* start PAGE *
My initial experience with the phys ed department was less than stellar. We had to prove that we could swim and float in the water, so we boys—in the days of sex segregation such exploits demanded separation—dutifully showed up at the indoor pool to perform our natation. I automatically took my swimming trunks because it seemed a gimme. A number of kids did not, however. And they learned that they would have to perform in the nude. I suspect that would not happen nowadays.

 

We also had to prove that we could run a certain distance, perhaps a mile?, in seven minutes or less. At the time I was a smoker. Of tobacco. As well. I went through two or three packs a day, and did so until I couldn’t afford the cost, when I started to roll my own cigarettes. I couldn’t keep track of my consumption then. At any rate, there was no way that I could possibly run for anything like a mile in seven minutes—or half an hour, for that matter. So I was obliged to take remedial phys ed for my first credit. Since all of us up for remediation were equally dead physical losses, we didn’t do much for that credit beyond show up and walk around the track that we were supposed to be running. Every now and then an instructor would crack a verbal whip. With no notable effect. One result of that experience was that my otherwise perfect 4.0 average for the year was marred by the C I got for the class. It was a gift.
* end PAGE *
* start MATERIAL FOR THIS EXERCISE *
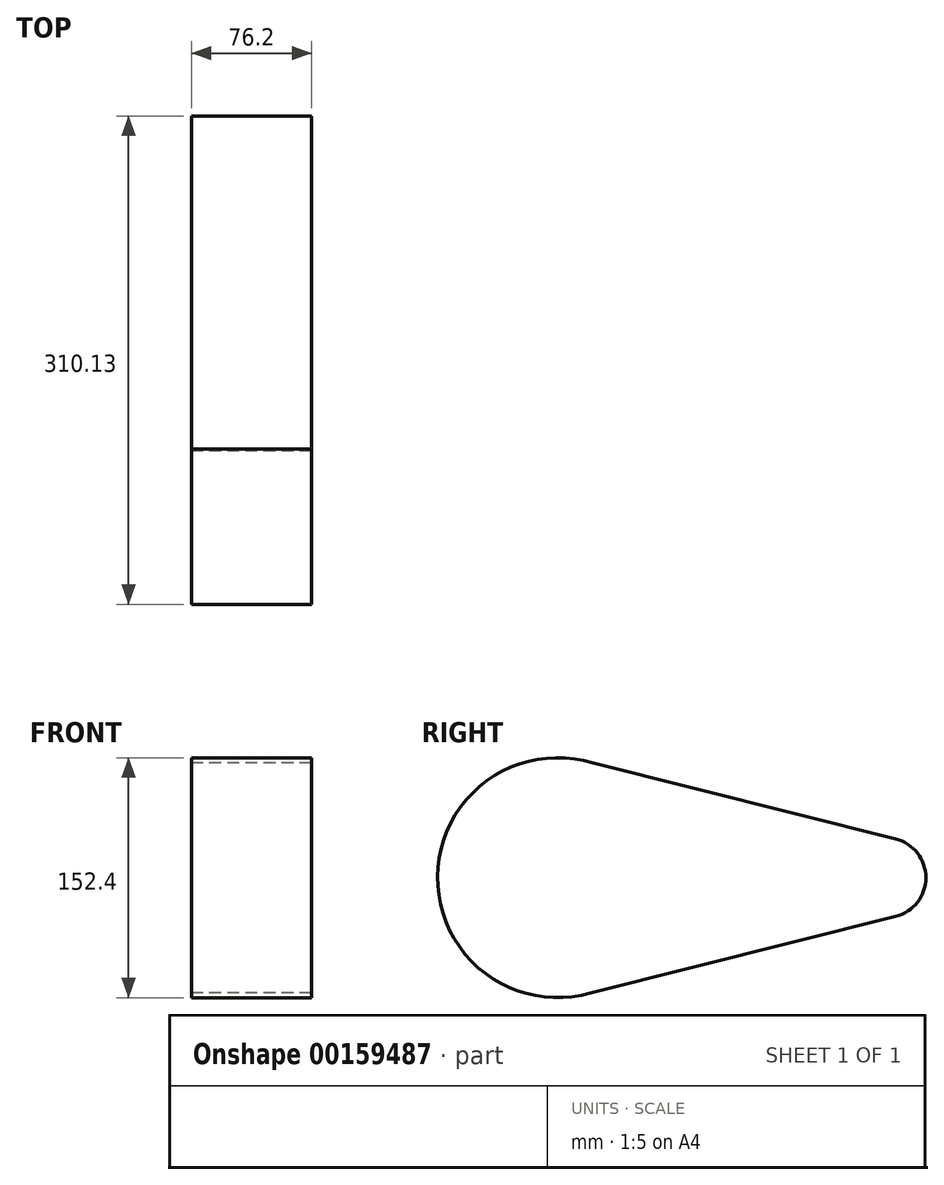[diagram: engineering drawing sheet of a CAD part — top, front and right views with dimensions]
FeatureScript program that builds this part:
annotation { "Feature Type Name" : "Feature", "Feature Type Description" : "" }
export const myFeature = defineFeature(function(context is Context, id is Id, definition is map)
    precondition{}
    {
        {
            var Q0;
            Q0=qCreatedBy(makeId("Right.planeOp"),FACE);
            var sketch = newSketch(context, id + "F0", { "sketchPlane" : qUnion([Q0])});
            skCircle(sketch, "E0", {"center": v(0, 0) * mm, "radius": 76.2 * mm});
            skCircle(sketch, "E1", {"center": v(208.53, 0) * mm, "radius": 25.4 * mm});
            skLineSegment(sketch, "E2", {"start": v(14.9, 74.7) * mm, "end": v(214.7, 24.64) * mm});
            skLineSegment(sketch, "E3", {"start": v(16.15, -74.46) * mm, "end": v(214.7, -24.64) * mm});
            skSolve(sketch);
        }
        {
            var Q0;
            {var subQ0=sQuery(id+"F0.wireOp",EDGE,"E2");var subQ1=sQuery(id+"F0.wireOp",EDGE,"E0");var subQ2=makeQuery(id+"F0.imprint","INTERSECT",VERTEX,{"disambiguationData":[OD(0.0)],"derivedFrom":[subQ1,subQ0]});Q0=makeQuery(id+"F0.imprint","IMPRINT",FACE,{"disambiguationData":[TD([[makeQuery(id+"F0.imprint","IMPRINT",EDGE,{"disambiguationData":[TD([[subQ2,-1.0]])],"derivedFrom":subQ1}),1.0]])]});}
            var Q1;
            {var subQ0=sQuery(id+"F0.wireOp",EDGE,"E1");var subQ1=makeQuery(id+"F0.imprint","INTERSECT",VERTEX,{"derivedFrom":[subQ0,sQuery(id+"F0.wireOp",EDGE,"E2")]});Q1=makeQuery(id+"F0.imprint","IMPRINT",FACE,{"disambiguationData":[TD([[makeQuery(id+"F0.imprint","IMPRINT",EDGE,{"disambiguationData":[TD([[subQ1,-1.0]])],"derivedFrom":subQ0}),1.0]])]});}
            var Q2;
            {var subQ0=sQuery(id+"F0.wireOp",EDGE,"E2");var subQ1=sQuery(id+"F0.wireOp",EDGE,"E0");var subQ2=makeQuery(id+"F0.imprint","INTERSECT",VERTEX,{"disambiguationData":[OD(1.0)],"derivedFrom":[subQ1,subQ0]});Q2=makeQuery(id+"F0.imprint","IMPRINT",FACE,{"disambiguationData":[TD([[makeQuery(id+"F0.imprint","IMPRINT",EDGE,{"disambiguationData":[TD([[subQ2,1.0]])],"derivedFrom":subQ1}),-1.0]])]});}
            var Q3;
            {var subQ0=sQuery(id+"F0.wireOp",EDGE,"E3");var subQ1=sQuery(id+"F0.wireOp",EDGE,"E0");var subQ2=makeQuery(id+"F0.imprint","INTERSECT",VERTEX,{"disambiguationData":[OD(0.0)],"derivedFrom":[subQ1,subQ0]});Q3=makeQuery(id+"F0.imprint","IMPRINT",FACE,{"disambiguationData":[TD([[makeQuery(id+"F0.imprint","IMPRINT",EDGE,{"disambiguationData":[TD([[subQ2,-1.0]])],"derivedFrom":subQ1}),1.0]])]});}
            var Q4;
            {var subQ0=sQuery(id+"F0.wireOp",EDGE,"E2");var subQ1=sQuery(id+"F0.wireOp",EDGE,"E0");var subQ2=makeQuery(id+"F0.imprint","INTERSECT",VERTEX,{"disambiguationData":[OD(0.0)],"derivedFrom":[subQ1,subQ0]});Q4=makeQuery(id+"F0.imprint","IMPRINT",FACE,{"disambiguationData":[TD([[makeQuery(id+"F0.imprint","IMPRINT",EDGE,{"disambiguationData":[TD([[subQ2,1.0]])],"derivedFrom":subQ1}),1.0]])]});}
            extrude(context, id + "F1", {"entities" : qUnion([Q0, Q1, Q2, Q3, Q4]), "depth" : 76.2 * mm});
        }
        {
            var Q0;
            Q0 = qSketchRegion(id + "F0", true);
            extrude(context, id + "F2", {"entities" : qUnion([Q0]), "operationType" : NewBodyOperationType.ADD, "depth" : 25 * mm});
        }
    });
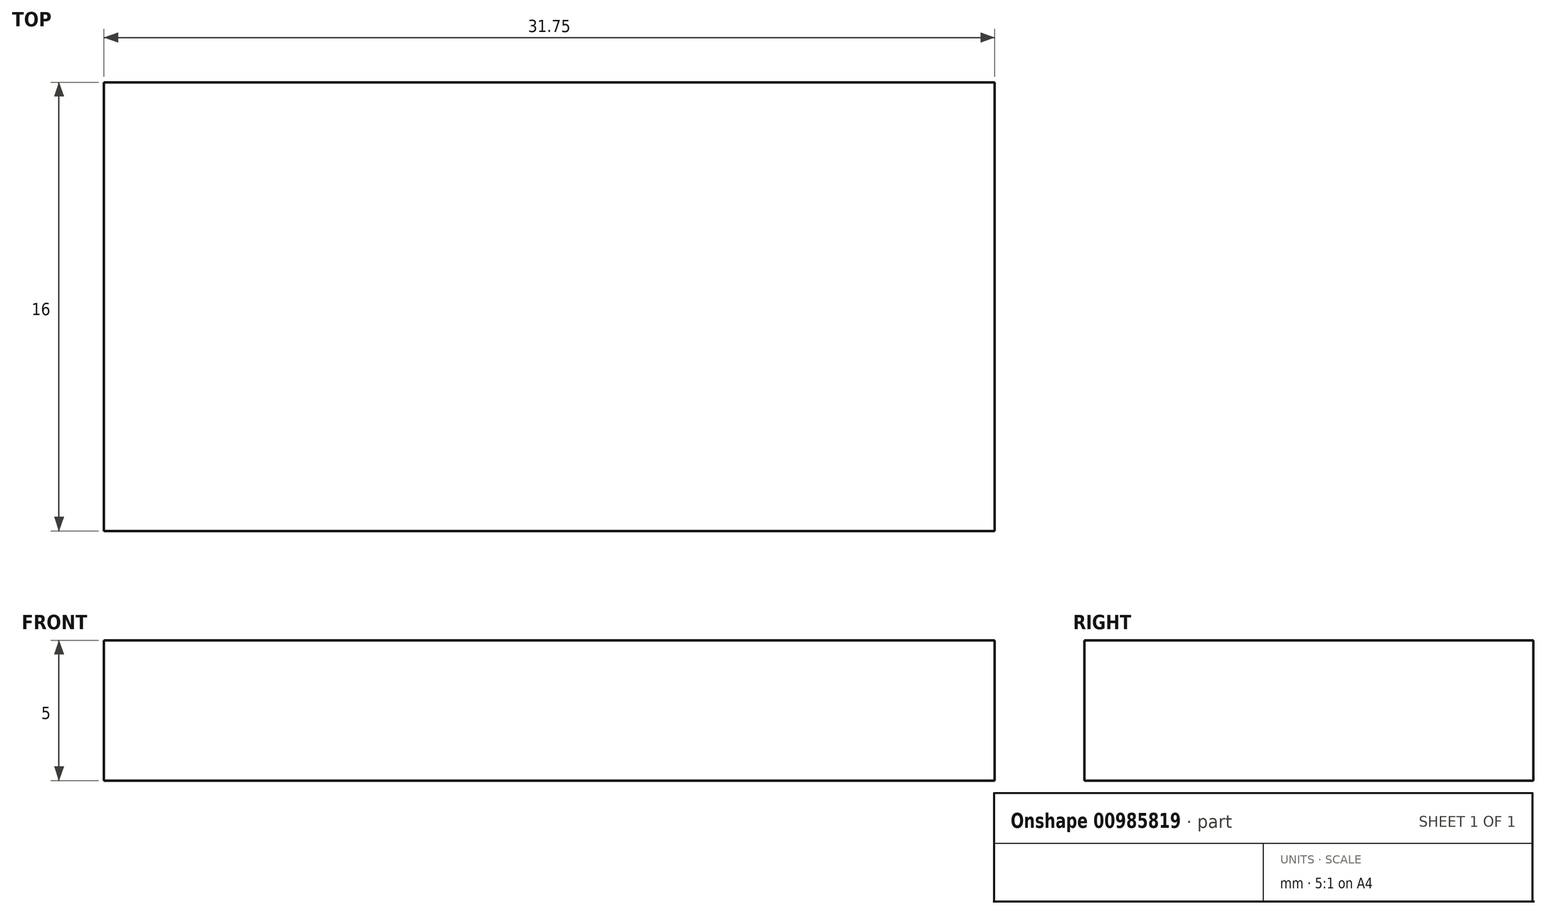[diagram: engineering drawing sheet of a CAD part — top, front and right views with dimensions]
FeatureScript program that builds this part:
annotation { "Feature Type Name" : "Feature", "Feature Type Description" : "" }
export const myFeature = defineFeature(function(context is Context, id is Id, definition is map)
    precondition{}
    {
        {
            var Q0;
            Q0=qCreatedBy(makeId("Top.planeOp"),FACE);
            var sketch = newSketch(context, id + "F0", { "sketchPlane" : qUnion([Q0])});
            skLineSegment(sketch, "E0.bottom", {"start": v(0, 0) * mm, "end": v(0, 0) * mm});
            skLineSegment(sketch, "E0.top", {"start": v(0, 0) * mm, "end": v(0, 0) * mm});
            skLineSegment(sketch, "E0.left", {"start": v(0, 0) * mm, "end": v(0, 0) * mm});
            skLineSegment(sketch, "E0.right", {"start": v(0, 0) * mm, "end": v(0, 0) * mm});
            skLineSegment(sketch, "E1.bottom", {"start": v(31.75, 16) * mm, "end": v(0, 16) * mm});
            skLineSegment(sketch, "E1.top", {"start": v(31.75, 0) * mm, "end": v(0, 0) * mm});
            skLineSegment(sketch, "E1.left", {"start": v(31.75, 16) * mm, "end": v(31.75, 0) * mm});
            skLineSegment(sketch, "E1.right", {"start": v(0, 16) * mm, "end": v(0, 0) * mm});
            skSolve(sketch);
        }
        {
            var Q0;
            Q0=makeQuery(id+"F0.imprint","IMPRINT",FACE,{"disambiguationData":[TD([[makeQuery(id+"F0.imprint","IMPRINT",EDGE,{"derivedFrom":sQuery(id+"F0.wireOp",EDGE,"E1.bottom")}),1.0]])]});
            extrude(context, id + "F1", {"entities" : qUnion([Q0]), "depth" : 5 * mm, "offsetDistance" : 25.4 * mm});
        }
    });
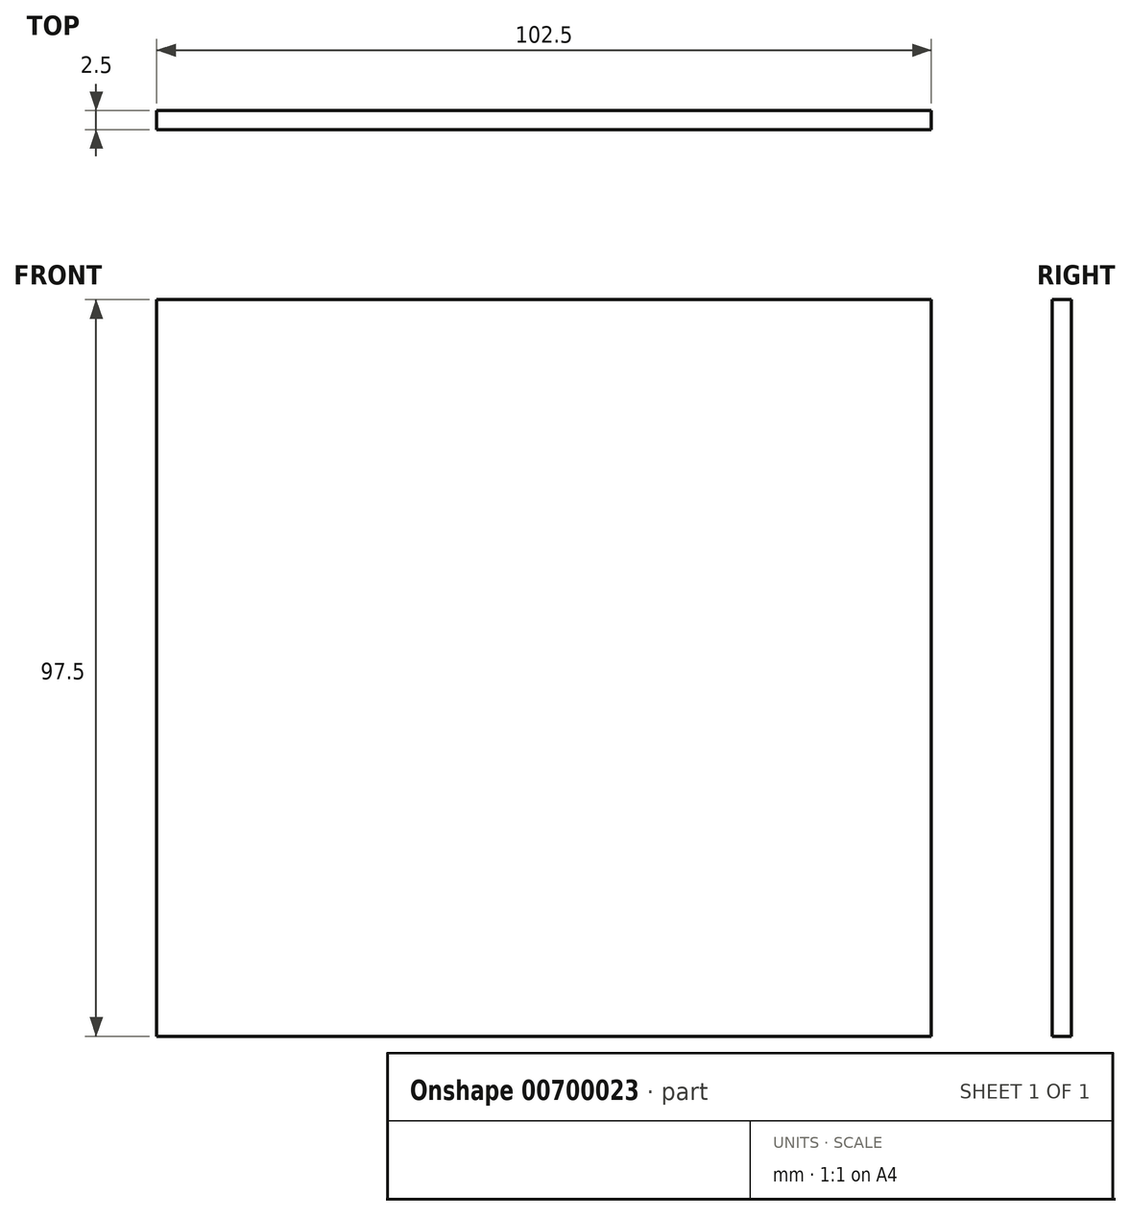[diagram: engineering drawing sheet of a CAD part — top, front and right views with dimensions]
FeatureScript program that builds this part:
annotation { "Feature Type Name" : "Feature", "Feature Type Description" : "" }
export const myFeature = defineFeature(function(context is Context, id is Id, definition is map)
    precondition{}
    {
        {
            var Q0;
            Q0=qCreatedBy(makeId("Front.planeOp"),FACE);
            var sketch = newSketch(context, id + "F0", { "sketchPlane" : qUnion([Q0])});
            skLineSegment(sketch, "E0.bottom", {"start": v(51.25, -48.75) * mm, "end": v(-51.25, -48.75) * mm});
            skLineSegment(sketch, "E0.top", {"start": v(51.25, 48.75) * mm, "end": v(-51.25, 48.75) * mm});
            skLineSegment(sketch, "E0.left", {"start": v(51.25, -48.75) * mm, "end": v(51.25, 48.75) * mm});
            skLineSegment(sketch, "E0.right", {"start": v(-51.25, -48.75) * mm, "end": v(-51.25, 48.75) * mm});
            skPoint(sketch, "E0.middle", {"position": v(0, 0) * mm});
            skSolve(sketch);
        }
        {
            var Q0;
            Q0 = qSketchRegion(id + "F0", true);
            extrude(context, id + "F1", {"entities" : qUnion([Q0]), "depth" : 2.5 * mm, "offsetDistance" : 25 * mm});
        }
    });
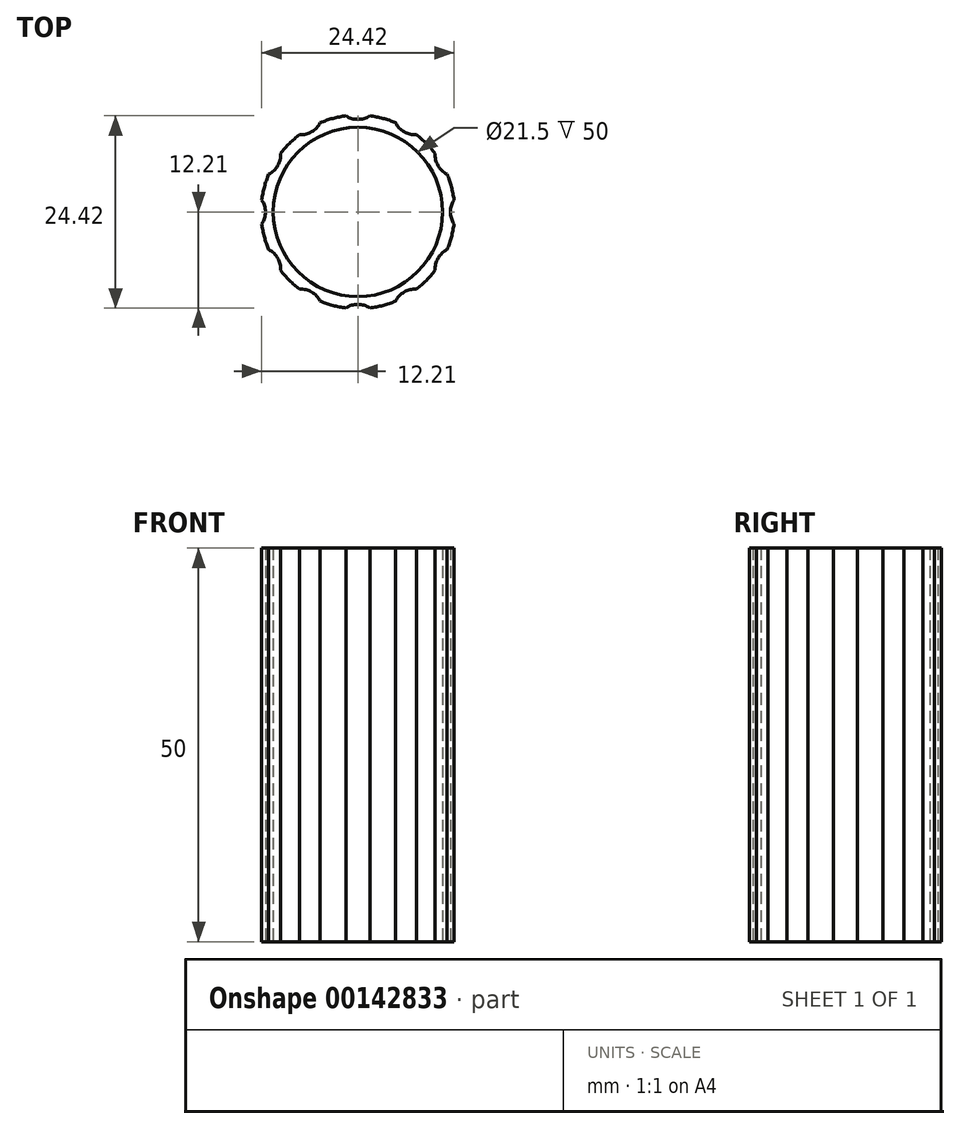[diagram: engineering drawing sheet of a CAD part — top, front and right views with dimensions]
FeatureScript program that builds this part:
annotation { "Feature Type Name" : "Feature", "Feature Type Description" : "" }
export const myFeature = defineFeature(function(context is Context, id is Id, definition is map)
    precondition{}
    {
        {
            var Q0;
            Q0=qCreatedBy(makeId("Top.planeOp"),FACE);
            var sketch = newSketch(context, id + "F0", { "sketchPlane" : qUnion([Q0])});
            skArc(sketch, "E0", {"start": v(-1.52, 12.2) * mm, "mid": v(-3.18, 11.88) * mm, "end": v(-4.79, 11.33) * mm});
            skCircle(sketch, "E1", {"center": v(0, 0) * mm, "radius": 10.75 * mm});
            skPoint(sketch, "E2.center.orphan", {"position": v(0, 14.5) * mm});
            skArc(sketch, "E3", {"start": v(-1.52, 12.2) * mm, "mid": v(0, 11.75) * mm, "end": v(1.52, 12.2) * mm});
            skArc(sketch, "E4.1.0", {"start": v(-7.42, 9.81) * mm, "mid": v(-5.88, 10.18) * mm, "end": v(-4.79, 11.33) * mm});
            skArc(sketch, "E4.2.0", {"start": v(-11.33, 4.79) * mm, "mid": v(-10.18, 5.88) * mm, "end": v(-9.81, 7.42) * mm});
            skArc(sketch, "E4.3.0", {"start": v(-12.2, -1.52) * mm, "mid": v(-11.75, 0) * mm, "end": v(-12.2, 1.52) * mm});
            skArc(sketch, "E4.4.0", {"start": v(-9.81, -7.42) * mm, "mid": v(-10.18, -5.87) * mm, "end": v(-11.33, -4.79) * mm});
            skArc(sketch, "E4.5.0", {"start": v(-4.79, -11.33) * mm, "mid": v(-5.87, -10.18) * mm, "end": v(-7.42, -9.81) * mm});
            skArc(sketch, "E4.6.0", {"start": v(1.52, -12.2) * mm, "mid": v(0, -11.75) * mm, "end": v(-1.52, -12.2) * mm});
            skArc(sketch, "E4.7.0", {"start": v(7.42, -9.81) * mm, "mid": v(5.87, -10.18) * mm, "end": v(4.79, -11.33) * mm});
            skArc(sketch, "E4.8.0", {"start": v(11.33, -4.79) * mm, "mid": v(10.18, -5.88) * mm, "end": v(9.81, -7.42) * mm});
            skArc(sketch, "E4.9.0", {"start": v(12.2, 1.52) * mm, "mid": v(11.75, 0) * mm, "end": v(12.2, -1.52) * mm});
            skArc(sketch, "E4.10.0", {"start": v(9.81, 7.42) * mm, "mid": v(10.18, 5.88) * mm, "end": v(11.33, 4.79) * mm});
            skArc(sketch, "E4.11.0", {"start": v(4.79, 11.33) * mm, "mid": v(5.88, 10.18) * mm, "end": v(7.42, 9.81) * mm});
            skArc(sketch, "E5.trimOffspring", {"start": v(-7.42, 9.81) * mm, "mid": v(-8.7, 8.7) * mm, "end": v(-9.81, 7.42) * mm});
            skArc(sketch, "E6.trimOffspring", {"start": v(-11.33, 4.79) * mm, "mid": v(-11.88, 3.18) * mm, "end": v(-12.2, 1.52) * mm});
            skArc(sketch, "E7.trimOffspring", {"start": v(-12.2, -1.52) * mm, "mid": v(-11.88, -3.18) * mm, "end": v(-11.33, -4.79) * mm});
            skArc(sketch, "E8.trimOffspring", {"start": v(-9.81, -7.42) * mm, "mid": v(-8.7, -8.7) * mm, "end": v(-7.42, -9.81) * mm});
            skArc(sketch, "E9.trimOffspring", {"start": v(-4.79, -11.33) * mm, "mid": v(-3.18, -11.88) * mm, "end": v(-1.52, -12.2) * mm});
            skArc(sketch, "E10.trimOffspring", {"start": v(1.52, -12.2) * mm, "mid": v(3.18, -11.88) * mm, "end": v(4.79, -11.33) * mm});
            skArc(sketch, "E11.trimOffspring", {"start": v(7.42, -9.81) * mm, "mid": v(8.7, -8.7) * mm, "end": v(9.81, -7.42) * mm});
            skArc(sketch, "E12.trimOffspring", {"start": v(11.33, -4.79) * mm, "mid": v(11.88, -3.18) * mm, "end": v(12.2, -1.52) * mm});
            skArc(sketch, "E13.trimOffspring", {"start": v(12.2, 1.52) * mm, "mid": v(11.88, 3.18) * mm, "end": v(11.33, 4.79) * mm});
            skArc(sketch, "E14.trimOffspring", {"start": v(9.81, 7.42) * mm, "mid": v(8.7, 8.7) * mm, "end": v(7.42, 9.81) * mm});
            skArc(sketch, "E15.trimOffspring", {"start": v(4.79, 11.33) * mm, "mid": v(3.18, 11.88) * mm, "end": v(1.52, 12.2) * mm});
            skSolve(sketch);
        }
        {
            var Q0;
            Q0 = qSketchRegion(id + "F0", true);
            extrude(context, id + "F1", {"entities" : qUnion([Q0]), "depth" : 50 * mm});
        }
    });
* end MATERIAL FOR THIS EXERCISE *
GIVEN TASK 1:
In the records, starting at the first line and ending at the line containing "v(16.15, -74.46) *", change "myFeature" to "bossFeature" and leave everything else as it is. Give only those lines, without the pictures.
GIVEN TASK 2:
Take the account of the phys ed requirement further, picking up after its final sentence.
These records bear no relation to the text.

TASK ANSWER 1:
[diagram: engineering drawing sheet of a CAD part — top, front and right views with dimensions]
FeatureScript program that builds this part:
annotation { "Feature Type Name" : "Feature", "Feature Type Description" : "" }
export const bossFeature = defineFeature(function(context is Context, id is Id, definition is map)
    precondition{}
    {
        {
            var Q0;
            Q0=qCreatedBy(makeId("Right.planeOp"),FACE);
            var sketch = newSketch(context, id + "F0", { "sketchPlane" : qUnion([Q0])});
            skCircle(sketch, "E0", {"center": v(0, 0) * mm, "radius": 76.2 * mm});
            skCircle(sketch, "E1", {"center": v(208.53, 0) * mm, "radius": 25.4 * mm});
            skLineSegment(sketch, "E2", {"start": v(14.9, 74.7) * mm, "end": v(214.7, 24.64) * mm});
            skLineSegment(sketch, "E3", {"start": v(16.15, -74.46) * mm, "end": v(214.7, -24.64) * mm});

TASK ANSWER 2:
 

Such demonstrations of prowess aside, we could choose what activity to experience. And I learned that I could game the system. I chose to take exhausting classes, like bait casting, which entailed us standing on one side of the gymnasium, elevating our school-provided rods and reels with a plumb weight at the end of the line, and aiming to hit a bull’s eye target on the other side of the gym. I did not sweat a great deal in that class. But I did get pretty good at the task, and ended up with an A, no less. The first and only A ever in a phys ed class for me. I got a little more adventurous and signed up for a class in fencing. That was fun, except that all of the instruction was for right-handed people. Oh well. And I took a class in ice skating, which was fun as well. I can still skate fairly well.

 

The point of all those choices was that they required absolutely, positively no body-to-body contact at all. Glorious! And yet square dancing came my way again. I chose to take a class in folk and square dancing—not to relive my elementary school nightmare, but rather because by that point in my life I’d learned to make exceptions in the bodily contact exclusion rule when it came to people of the female persuasion. I may not have known the young lady with whom I danced, but invariably she, a series of shes, seemed cheerful and attractive. A little hand-to-hand contact was OK, I thought, especially since the gym where we danced was nicely airconditioned, so sweat was minimal at worst.

 

But square dancing would rise up again for me, alas not in airconditioned comfort. One hot July night, for some unknown and possibly unknowable reason, the woman I loved, who not much later became my wife, decided that it would be neato keano if we went to a square-dancing venue out in rural Massachusetts, somewhere west of Boston, at any rate, and rural insofar as the dancing took place in a real live barn. Not airconditioned, to put it mildly, in the heat of that hot hot July evening.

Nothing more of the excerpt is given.